The question for policymakers is how does society deal with this inefficiency. Conservatives prefer to ignore the inefficiency and leave healthcare consumers to the vagaries of the inherently inefficient healthcare market and thus to mercy of the healthcare providers (and their lawyers). The costs do not magically disappear by simply calling your solution a “free-market” one. People, who have this annoyingly persistent desire to live, will still demand treatment whether they can pay or not. The costs will be socialized nonetheless. The conservative approach merely demands that those costs be socialized in a manner that is ad hoc at best and chaotic at worst. The approach is ultimately destructive not just to consumers of healthcare but to healthcare market as a whole.

##############################

● **Requirement A**: In the passage on healthcare costs, what do conservatives prefer to do about the inefficiency?
● **Requirement B**: Return the passage on healthcare costs from "The question for" to "as a whole.".

● **Stored items**:
##############################

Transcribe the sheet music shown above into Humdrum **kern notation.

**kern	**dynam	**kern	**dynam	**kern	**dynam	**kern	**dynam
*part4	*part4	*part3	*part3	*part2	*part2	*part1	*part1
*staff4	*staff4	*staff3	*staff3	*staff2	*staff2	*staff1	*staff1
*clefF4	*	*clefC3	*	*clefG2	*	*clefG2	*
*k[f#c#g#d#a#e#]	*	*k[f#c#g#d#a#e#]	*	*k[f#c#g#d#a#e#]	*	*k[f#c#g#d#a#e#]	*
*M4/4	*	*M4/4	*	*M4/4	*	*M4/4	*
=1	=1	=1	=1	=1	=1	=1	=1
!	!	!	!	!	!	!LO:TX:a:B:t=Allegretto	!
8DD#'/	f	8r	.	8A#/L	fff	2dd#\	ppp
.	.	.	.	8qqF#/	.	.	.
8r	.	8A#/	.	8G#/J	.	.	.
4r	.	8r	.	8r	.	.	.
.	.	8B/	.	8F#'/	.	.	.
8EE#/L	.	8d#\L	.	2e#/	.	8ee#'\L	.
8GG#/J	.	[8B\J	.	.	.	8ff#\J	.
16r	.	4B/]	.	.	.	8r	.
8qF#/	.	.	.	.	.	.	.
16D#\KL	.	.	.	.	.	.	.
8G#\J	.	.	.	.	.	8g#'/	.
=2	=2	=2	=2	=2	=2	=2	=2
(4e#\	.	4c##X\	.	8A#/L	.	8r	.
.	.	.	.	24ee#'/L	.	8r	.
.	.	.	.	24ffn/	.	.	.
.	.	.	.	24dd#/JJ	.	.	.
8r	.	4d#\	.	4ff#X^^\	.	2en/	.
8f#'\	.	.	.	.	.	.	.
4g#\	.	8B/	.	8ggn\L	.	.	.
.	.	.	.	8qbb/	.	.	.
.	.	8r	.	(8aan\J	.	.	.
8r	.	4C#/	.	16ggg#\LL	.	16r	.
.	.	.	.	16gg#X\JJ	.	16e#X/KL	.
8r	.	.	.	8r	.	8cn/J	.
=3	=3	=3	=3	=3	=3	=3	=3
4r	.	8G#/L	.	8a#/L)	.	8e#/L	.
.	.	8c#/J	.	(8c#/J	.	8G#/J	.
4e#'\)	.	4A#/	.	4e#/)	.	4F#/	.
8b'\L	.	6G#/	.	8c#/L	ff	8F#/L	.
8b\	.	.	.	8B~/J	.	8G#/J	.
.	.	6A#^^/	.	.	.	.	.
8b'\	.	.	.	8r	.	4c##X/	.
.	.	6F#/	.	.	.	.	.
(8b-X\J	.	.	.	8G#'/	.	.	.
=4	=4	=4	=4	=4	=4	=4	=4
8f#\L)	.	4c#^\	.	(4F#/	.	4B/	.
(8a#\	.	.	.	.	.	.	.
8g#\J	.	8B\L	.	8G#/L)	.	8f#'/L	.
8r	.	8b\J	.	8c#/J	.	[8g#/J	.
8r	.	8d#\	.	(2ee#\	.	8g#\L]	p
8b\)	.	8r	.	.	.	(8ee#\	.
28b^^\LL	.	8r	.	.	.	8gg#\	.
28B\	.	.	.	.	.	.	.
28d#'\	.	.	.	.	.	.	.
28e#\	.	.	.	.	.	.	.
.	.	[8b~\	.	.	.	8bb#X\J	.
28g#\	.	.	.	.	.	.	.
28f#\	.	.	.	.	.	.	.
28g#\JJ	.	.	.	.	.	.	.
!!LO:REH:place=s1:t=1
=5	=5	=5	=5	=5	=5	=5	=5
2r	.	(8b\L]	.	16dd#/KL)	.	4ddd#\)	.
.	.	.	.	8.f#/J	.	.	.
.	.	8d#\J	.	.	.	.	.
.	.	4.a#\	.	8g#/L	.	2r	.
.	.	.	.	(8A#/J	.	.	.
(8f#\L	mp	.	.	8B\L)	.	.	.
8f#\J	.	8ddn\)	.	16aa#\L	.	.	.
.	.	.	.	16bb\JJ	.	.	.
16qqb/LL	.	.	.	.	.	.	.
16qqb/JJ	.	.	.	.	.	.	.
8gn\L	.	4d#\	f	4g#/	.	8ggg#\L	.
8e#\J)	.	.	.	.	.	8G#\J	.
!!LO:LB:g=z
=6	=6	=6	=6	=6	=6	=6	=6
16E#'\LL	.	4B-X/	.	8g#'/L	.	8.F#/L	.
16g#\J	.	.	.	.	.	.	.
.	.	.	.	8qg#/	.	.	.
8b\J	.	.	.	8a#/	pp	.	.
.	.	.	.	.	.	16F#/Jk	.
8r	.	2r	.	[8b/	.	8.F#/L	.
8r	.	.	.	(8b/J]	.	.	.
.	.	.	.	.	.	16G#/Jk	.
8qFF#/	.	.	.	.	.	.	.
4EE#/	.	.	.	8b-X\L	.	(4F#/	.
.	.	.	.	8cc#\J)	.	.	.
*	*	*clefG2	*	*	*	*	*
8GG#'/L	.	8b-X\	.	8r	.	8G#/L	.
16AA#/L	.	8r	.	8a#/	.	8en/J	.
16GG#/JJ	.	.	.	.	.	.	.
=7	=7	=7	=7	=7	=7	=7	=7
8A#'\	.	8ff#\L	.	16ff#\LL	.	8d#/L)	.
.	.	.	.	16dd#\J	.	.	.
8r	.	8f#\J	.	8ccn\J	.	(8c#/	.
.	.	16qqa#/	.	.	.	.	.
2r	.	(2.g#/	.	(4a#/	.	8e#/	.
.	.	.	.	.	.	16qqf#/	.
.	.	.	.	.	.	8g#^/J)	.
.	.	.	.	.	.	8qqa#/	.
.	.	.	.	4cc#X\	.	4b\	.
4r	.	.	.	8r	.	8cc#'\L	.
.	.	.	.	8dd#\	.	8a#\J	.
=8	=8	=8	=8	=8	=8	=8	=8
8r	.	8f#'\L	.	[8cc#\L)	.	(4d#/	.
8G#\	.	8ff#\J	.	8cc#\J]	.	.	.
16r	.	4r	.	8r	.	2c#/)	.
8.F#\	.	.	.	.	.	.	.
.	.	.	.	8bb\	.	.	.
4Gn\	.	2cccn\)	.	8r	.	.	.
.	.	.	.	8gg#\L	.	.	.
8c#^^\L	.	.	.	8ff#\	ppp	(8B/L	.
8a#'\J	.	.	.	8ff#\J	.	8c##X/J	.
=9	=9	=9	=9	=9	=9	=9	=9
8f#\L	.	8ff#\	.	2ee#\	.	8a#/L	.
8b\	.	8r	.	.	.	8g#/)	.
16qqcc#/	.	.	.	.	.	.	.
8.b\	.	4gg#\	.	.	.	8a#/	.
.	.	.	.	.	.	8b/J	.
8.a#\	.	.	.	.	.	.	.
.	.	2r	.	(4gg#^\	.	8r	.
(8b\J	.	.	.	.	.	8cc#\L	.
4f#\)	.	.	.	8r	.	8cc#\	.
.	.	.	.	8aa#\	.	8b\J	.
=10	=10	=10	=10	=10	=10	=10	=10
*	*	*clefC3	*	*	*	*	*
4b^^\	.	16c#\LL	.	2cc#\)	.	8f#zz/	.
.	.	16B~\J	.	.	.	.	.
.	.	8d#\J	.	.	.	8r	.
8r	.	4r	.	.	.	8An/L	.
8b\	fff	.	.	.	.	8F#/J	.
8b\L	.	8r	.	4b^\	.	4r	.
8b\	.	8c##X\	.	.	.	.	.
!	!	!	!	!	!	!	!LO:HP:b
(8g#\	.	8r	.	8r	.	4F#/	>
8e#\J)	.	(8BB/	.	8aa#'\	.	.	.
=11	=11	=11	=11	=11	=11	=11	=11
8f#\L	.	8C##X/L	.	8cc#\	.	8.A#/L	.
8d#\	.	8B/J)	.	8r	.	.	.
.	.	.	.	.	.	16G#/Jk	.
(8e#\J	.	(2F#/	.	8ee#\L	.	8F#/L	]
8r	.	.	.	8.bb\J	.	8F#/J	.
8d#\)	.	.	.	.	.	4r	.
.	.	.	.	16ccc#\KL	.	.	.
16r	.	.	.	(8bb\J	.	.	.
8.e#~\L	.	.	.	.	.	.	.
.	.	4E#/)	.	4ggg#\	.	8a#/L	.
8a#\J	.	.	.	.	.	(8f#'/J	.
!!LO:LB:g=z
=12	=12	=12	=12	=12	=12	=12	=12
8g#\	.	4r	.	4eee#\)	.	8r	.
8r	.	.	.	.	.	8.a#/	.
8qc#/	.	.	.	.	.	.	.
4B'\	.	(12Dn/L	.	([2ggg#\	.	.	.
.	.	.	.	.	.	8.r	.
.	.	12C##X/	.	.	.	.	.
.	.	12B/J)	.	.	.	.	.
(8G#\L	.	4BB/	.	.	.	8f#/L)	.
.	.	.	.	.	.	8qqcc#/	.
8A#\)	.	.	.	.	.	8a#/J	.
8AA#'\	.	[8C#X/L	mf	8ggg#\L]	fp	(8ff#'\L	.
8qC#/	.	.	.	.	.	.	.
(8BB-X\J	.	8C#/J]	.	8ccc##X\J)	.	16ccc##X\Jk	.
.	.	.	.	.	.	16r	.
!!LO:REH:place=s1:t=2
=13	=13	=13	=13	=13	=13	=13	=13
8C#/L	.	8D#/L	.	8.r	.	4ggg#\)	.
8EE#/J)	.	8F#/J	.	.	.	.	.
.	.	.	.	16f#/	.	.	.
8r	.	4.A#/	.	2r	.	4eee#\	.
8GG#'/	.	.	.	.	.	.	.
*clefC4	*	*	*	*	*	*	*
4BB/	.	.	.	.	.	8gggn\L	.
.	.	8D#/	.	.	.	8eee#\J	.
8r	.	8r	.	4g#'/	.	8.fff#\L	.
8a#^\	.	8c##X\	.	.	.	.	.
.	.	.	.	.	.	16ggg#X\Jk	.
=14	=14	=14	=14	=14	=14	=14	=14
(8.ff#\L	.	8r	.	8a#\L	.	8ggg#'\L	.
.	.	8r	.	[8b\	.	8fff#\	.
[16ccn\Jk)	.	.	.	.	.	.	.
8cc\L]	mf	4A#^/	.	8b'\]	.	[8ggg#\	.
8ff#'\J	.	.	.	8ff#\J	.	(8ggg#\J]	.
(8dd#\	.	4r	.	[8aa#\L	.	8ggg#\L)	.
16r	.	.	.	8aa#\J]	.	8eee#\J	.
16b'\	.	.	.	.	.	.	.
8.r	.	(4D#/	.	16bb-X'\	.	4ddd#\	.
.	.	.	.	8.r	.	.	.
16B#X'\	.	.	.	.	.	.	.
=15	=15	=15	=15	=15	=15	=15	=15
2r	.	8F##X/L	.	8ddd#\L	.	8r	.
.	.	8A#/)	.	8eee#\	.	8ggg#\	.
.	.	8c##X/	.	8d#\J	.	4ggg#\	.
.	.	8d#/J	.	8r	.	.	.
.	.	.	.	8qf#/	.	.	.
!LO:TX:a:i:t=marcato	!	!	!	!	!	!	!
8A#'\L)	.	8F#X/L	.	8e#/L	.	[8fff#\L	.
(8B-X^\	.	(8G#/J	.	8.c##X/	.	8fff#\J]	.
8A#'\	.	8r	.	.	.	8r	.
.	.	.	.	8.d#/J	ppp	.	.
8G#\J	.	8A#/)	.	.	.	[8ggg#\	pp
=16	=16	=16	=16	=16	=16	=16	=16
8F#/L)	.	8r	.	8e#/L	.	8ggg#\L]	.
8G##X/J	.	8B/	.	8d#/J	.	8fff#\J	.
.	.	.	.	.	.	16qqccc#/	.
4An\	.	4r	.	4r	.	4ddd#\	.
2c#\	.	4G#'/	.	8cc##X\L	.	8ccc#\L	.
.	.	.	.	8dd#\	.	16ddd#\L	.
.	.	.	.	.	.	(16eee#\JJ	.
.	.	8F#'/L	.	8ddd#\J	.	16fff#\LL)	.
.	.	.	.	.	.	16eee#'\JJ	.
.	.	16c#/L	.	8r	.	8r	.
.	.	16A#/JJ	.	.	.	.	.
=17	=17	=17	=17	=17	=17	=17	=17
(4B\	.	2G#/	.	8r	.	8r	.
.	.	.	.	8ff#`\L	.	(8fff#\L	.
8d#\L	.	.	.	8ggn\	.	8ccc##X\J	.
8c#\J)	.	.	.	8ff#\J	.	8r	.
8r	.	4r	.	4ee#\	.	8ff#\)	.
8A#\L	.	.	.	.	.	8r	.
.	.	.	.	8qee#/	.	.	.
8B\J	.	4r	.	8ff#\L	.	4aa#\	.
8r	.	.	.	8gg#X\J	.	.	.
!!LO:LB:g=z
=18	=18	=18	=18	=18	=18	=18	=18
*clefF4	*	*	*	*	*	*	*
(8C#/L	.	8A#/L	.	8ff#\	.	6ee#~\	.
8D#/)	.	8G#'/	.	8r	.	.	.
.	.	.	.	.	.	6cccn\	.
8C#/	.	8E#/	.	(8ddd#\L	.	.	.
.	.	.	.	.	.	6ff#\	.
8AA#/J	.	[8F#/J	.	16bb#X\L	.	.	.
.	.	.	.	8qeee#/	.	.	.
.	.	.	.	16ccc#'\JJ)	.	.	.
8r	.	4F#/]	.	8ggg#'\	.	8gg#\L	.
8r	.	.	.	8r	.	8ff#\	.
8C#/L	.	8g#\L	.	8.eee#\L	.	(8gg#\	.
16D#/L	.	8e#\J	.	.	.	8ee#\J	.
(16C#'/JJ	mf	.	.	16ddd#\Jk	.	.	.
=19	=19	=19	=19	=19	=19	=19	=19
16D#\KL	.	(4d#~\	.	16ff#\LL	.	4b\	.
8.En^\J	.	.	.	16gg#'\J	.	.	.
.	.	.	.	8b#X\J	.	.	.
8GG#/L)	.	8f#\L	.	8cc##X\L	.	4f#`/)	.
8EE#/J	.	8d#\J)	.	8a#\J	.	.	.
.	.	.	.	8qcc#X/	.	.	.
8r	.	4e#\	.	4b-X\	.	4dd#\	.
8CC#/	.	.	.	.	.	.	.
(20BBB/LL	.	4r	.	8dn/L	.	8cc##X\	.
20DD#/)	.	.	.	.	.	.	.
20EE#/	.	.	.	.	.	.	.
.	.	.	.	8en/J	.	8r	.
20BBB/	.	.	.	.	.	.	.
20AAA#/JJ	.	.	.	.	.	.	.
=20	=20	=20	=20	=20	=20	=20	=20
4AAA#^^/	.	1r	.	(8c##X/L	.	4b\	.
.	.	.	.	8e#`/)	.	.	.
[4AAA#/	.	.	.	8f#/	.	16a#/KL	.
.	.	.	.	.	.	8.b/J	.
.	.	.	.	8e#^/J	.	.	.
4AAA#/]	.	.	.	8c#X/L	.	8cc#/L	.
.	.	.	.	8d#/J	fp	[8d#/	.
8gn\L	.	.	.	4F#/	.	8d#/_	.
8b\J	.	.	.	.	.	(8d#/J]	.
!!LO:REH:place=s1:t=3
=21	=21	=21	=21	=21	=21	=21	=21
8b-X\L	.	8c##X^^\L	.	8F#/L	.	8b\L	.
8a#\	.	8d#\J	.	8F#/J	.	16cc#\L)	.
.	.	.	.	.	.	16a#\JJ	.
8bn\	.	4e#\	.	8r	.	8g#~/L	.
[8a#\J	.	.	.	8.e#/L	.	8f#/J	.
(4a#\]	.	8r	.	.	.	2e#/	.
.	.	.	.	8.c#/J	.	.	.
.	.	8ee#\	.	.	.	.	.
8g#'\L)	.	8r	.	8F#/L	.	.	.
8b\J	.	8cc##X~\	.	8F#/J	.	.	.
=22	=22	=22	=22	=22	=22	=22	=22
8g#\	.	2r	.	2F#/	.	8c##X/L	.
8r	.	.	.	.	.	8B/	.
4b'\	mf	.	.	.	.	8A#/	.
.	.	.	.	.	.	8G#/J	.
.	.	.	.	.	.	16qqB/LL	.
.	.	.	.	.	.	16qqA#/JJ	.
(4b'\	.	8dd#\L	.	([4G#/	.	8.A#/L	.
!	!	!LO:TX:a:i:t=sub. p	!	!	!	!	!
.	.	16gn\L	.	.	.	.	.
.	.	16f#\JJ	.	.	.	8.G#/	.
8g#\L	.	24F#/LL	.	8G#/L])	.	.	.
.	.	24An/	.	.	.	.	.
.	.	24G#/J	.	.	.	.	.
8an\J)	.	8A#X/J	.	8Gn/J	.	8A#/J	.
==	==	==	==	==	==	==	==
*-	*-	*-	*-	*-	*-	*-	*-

##############################

● **Task output A**: They prefer to ignore it and leave healthcare consumers to the vagaries of the inherently inefficient healthcare market.

● **Task output B**:
The question for policymakers is how does society deal with this inefficiency. Conservatives prefer to ignore the inefficiency and leave healthcare consumers to the vagaries of the inherently inefficient healthcare market and thus to mercy of the healthcare providers (and their lawyers). The costs do not magically disappear by simply calling your solution a “free-market” one. People, who have this annoyingly persistent desire to live, will still demand treatment whether they can pay or not. The costs will be socialized nonetheless. The conservative approach merely demands that those costs be socialized in a manner that is ad hoc at best and chaotic at worst. The approach is ultimately destructive not just to consumers of healthcare but to healthcare market as a whole.